The COVID-19 pandemic highlighted the urgent need for rapid and accurate diagnostic tools. Traditional methods like RT-PCR tests, while effective, are often time-consuming and have variable detection rates. Using chest X-rays for diagnosis offers a quicker and more accessible alternative. By analyzing chest X-rays, healthcare providers can swiftly identify COVID-19 cases, enabling timely treatment and isolation measures. Developing a machine learning method that can quickly and accurately analyze chest X-rays can significantly enhance the speed and efficiency of the healthcare response, especially in areas with limited access to RT-PCR testing.

Discussion Questions:

  1. Compare the Advantages:
    • What are the advantages of using deep neural networks in diagnosing COVID-19 from chest X-rays?
    • What are the advantages of traditional methods, such as genomic data analysis, for COVID-19 diagnosis?
  2. Assess the Drawbacks:
    • What are the potential drawbacks of using deep neural networks for COVID-19 diagnosis from chest X-rays?
    • How do these drawbacks compare to those of traditional methods?
  3. Decision-Making Criteria:
    • In what situations might you prioritize using deep neural networks over traditional methods, and why?
    • Are there scenarios where the rapid availability of X-ray results justifies the use of deep neural networks despite potential drawbacks?
  4. Practical Application:
    • Design a simple deep neural network architecture for diagnosing COVID-19 from chest X-rays.
    • Evaluate how this deep learning model can aid healthcare providers in making informed decisions quickly.
  1. Compare the Advantages:
    • Deep Neural Networks: Provide high accuracy (e.g., 98%) in diagnosing COVID-19 from chest X-rays, offering a quick and non-invasive diagnostic tool.

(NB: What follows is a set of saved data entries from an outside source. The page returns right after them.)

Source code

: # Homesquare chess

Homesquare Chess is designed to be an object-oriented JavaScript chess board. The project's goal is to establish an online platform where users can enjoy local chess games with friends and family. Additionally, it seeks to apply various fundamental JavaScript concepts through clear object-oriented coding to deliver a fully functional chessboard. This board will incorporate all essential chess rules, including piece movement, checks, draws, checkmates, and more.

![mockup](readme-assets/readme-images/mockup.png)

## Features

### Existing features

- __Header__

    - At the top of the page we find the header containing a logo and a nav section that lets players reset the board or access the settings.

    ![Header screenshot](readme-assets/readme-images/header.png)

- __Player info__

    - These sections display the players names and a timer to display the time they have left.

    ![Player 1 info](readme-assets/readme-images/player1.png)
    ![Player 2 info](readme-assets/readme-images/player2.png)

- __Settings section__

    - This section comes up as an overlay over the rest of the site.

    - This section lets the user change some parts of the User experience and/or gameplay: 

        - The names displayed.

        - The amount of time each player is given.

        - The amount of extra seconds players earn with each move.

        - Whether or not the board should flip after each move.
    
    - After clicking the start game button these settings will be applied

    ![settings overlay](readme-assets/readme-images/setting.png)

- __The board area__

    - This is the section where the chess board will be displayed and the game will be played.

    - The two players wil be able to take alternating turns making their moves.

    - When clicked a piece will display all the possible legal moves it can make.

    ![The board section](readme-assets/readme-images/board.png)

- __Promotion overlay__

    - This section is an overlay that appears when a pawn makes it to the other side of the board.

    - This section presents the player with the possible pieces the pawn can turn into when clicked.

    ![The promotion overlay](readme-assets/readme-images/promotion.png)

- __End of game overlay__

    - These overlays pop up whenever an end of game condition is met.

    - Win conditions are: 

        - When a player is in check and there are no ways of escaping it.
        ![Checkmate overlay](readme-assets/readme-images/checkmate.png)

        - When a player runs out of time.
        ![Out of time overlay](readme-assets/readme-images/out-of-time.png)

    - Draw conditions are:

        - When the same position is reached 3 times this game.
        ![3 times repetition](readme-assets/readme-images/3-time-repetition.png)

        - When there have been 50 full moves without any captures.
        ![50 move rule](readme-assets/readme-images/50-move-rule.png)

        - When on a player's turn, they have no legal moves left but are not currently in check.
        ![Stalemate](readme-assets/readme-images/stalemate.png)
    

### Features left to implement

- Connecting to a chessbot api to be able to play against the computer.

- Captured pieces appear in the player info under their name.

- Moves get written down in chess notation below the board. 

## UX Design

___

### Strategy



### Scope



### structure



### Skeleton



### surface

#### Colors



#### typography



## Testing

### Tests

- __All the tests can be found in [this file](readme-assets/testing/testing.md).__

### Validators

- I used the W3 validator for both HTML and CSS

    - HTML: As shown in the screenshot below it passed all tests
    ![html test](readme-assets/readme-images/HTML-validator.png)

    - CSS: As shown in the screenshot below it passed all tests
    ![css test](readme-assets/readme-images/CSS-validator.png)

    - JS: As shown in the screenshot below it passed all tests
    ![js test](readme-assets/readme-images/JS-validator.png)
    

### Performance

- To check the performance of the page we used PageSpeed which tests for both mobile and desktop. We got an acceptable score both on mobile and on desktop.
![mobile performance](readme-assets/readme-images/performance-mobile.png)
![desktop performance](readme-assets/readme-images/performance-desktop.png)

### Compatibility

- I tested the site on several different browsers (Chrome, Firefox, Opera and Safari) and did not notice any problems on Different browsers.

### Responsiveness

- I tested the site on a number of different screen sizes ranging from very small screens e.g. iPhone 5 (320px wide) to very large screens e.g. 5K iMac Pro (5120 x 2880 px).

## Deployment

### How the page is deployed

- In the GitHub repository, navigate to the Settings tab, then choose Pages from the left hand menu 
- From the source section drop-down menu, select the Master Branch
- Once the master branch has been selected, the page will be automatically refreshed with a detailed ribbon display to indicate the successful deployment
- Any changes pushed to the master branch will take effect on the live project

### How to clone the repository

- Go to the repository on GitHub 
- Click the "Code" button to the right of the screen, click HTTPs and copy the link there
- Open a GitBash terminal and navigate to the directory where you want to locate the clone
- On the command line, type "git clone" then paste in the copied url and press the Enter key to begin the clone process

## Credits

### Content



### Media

They can handle large amounts of image data and identify complex patterns that might be missed by human eyes.
    • Traditional Methods: Provide detailed and specific diagnostic information by analyzing genomic data and biomarkers, which can be crucial for understanding the virus’s behavior and patient response.
  2. Assess the Drawbacks:
    • Deep Neural Networks: Require large labeled datasets for training, which may not always be available. The models can be seen as “black boxes”, making it challenging to interpret their decisions without additional explainability methods.

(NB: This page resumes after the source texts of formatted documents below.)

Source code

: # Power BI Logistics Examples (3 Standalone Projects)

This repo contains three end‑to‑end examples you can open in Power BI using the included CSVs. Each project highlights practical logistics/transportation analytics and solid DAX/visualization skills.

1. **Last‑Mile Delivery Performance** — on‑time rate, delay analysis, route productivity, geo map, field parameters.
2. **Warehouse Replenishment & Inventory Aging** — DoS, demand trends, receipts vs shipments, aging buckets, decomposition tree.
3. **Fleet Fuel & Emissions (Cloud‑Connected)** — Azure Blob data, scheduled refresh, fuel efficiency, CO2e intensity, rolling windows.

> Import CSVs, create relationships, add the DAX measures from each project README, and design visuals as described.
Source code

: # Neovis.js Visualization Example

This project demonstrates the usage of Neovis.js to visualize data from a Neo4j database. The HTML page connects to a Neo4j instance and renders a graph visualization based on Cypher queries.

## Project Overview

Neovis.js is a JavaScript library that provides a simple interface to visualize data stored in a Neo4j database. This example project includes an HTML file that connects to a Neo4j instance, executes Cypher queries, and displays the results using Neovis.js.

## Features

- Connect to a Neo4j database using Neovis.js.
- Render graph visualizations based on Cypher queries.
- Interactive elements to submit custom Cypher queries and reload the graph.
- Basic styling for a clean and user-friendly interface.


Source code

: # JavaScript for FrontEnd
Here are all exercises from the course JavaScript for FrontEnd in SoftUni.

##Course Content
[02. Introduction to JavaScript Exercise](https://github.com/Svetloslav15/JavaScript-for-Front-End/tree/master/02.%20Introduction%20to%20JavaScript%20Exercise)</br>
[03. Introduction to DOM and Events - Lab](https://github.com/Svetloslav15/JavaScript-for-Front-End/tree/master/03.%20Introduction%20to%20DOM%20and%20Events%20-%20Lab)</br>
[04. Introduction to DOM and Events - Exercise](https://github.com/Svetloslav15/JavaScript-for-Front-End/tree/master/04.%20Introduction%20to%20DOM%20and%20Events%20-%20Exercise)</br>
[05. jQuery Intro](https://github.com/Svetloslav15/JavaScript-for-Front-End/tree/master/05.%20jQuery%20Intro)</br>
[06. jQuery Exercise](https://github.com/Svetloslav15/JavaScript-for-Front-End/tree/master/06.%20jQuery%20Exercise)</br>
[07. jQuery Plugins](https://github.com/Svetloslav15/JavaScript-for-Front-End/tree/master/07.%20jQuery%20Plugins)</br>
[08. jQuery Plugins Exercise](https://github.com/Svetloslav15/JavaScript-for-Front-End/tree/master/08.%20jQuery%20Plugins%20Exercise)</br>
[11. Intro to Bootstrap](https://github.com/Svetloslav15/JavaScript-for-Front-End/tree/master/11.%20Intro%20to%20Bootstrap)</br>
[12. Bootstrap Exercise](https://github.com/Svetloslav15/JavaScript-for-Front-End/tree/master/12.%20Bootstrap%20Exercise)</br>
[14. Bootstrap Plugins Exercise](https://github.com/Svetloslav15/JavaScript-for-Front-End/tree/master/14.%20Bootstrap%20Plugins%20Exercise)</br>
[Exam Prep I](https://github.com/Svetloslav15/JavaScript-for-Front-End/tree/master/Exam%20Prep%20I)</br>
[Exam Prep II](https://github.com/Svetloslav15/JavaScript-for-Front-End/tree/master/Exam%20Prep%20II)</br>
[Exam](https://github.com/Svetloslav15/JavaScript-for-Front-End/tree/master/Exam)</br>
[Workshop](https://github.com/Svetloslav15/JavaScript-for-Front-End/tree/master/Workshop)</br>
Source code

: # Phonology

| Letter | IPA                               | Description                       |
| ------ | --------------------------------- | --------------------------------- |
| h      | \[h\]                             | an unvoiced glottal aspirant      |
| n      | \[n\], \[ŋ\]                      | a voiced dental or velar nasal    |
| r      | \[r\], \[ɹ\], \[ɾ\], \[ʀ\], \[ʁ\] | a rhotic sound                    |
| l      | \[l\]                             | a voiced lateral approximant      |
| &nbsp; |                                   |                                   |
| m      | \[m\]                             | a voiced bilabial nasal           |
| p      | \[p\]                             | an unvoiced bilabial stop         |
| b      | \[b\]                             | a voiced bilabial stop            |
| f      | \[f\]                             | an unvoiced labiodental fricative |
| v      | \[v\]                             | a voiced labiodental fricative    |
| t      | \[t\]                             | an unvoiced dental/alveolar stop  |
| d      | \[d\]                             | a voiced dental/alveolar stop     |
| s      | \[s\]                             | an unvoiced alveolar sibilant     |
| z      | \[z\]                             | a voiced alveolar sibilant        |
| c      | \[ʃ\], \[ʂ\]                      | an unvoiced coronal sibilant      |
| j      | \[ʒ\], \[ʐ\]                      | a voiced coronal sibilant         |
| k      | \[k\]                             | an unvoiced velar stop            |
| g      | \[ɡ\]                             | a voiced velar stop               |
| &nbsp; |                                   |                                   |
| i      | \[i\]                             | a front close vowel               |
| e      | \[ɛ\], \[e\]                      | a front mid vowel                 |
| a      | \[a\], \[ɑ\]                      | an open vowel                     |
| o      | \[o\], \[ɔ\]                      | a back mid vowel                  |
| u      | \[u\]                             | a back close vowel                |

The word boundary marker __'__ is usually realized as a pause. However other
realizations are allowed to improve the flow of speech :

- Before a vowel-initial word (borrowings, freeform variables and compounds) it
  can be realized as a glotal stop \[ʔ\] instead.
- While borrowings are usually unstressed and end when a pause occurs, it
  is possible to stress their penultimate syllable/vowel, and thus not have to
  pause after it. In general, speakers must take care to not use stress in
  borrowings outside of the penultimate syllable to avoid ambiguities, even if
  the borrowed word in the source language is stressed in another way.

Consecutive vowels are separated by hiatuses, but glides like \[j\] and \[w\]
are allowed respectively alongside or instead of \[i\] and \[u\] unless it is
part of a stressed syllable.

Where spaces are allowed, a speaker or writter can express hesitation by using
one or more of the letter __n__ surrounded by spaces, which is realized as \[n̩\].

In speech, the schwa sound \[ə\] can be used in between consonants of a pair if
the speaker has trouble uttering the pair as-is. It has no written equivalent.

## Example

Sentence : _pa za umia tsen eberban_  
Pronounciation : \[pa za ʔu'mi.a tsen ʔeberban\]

    • Traditional Methods: Time-consuming and may have lower detection accuracy. They often require specialized equipment and personnel, leading to delays in diagnosis.

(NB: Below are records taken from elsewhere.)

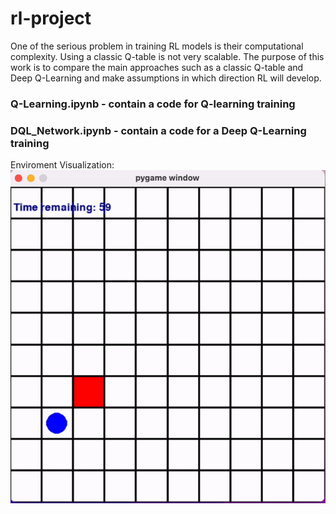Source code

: # rl-project
One of the serious problem in training RL models is their computational complexity. Using a classic Q-table is not very scalable. The purpose of this work is to compare the main approaches such as a classic Q-table and Deep Q-Learning and make assumptions in which direction RL will develop.

### Q-Learning.ipynb - contain a code for Q-learning training

### DQL_Network.ipynb - contain a code for a Deep Q-Learning training


Enviroment Visualization:
![](ezgif.com-video-to-gif.gif)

  3. Decision-Making Criteria:
    • Prioritizing Deep Neural Networks: When rapid diagnosis is critical, and chest X-rays are readily available. Useful in large-scale screening scenarios where speed is more critical than the detailed understanding provided by genomic data.
    • Using Traditional Methods: When detailed and specific information about the virus is needed for treatment planning, and when the availability of genomic data and biomarkers is not a bottleneck.
  4. Practical Application:
    • Design a Neural Network: Create a simple convolutional neural network (CNN) architecture using tools like TensorFlow or PyTorch. Use a dataset of labeled chest X-ray images to train and validate the model.

    • Example Model: Here is a model proposed by Ucar and Korkmaz

      • Evaluate the Model: Train the model on your dataset and evaluate its performance. Discuss how this model can help healthcare providers make quick and accurate diagnoses.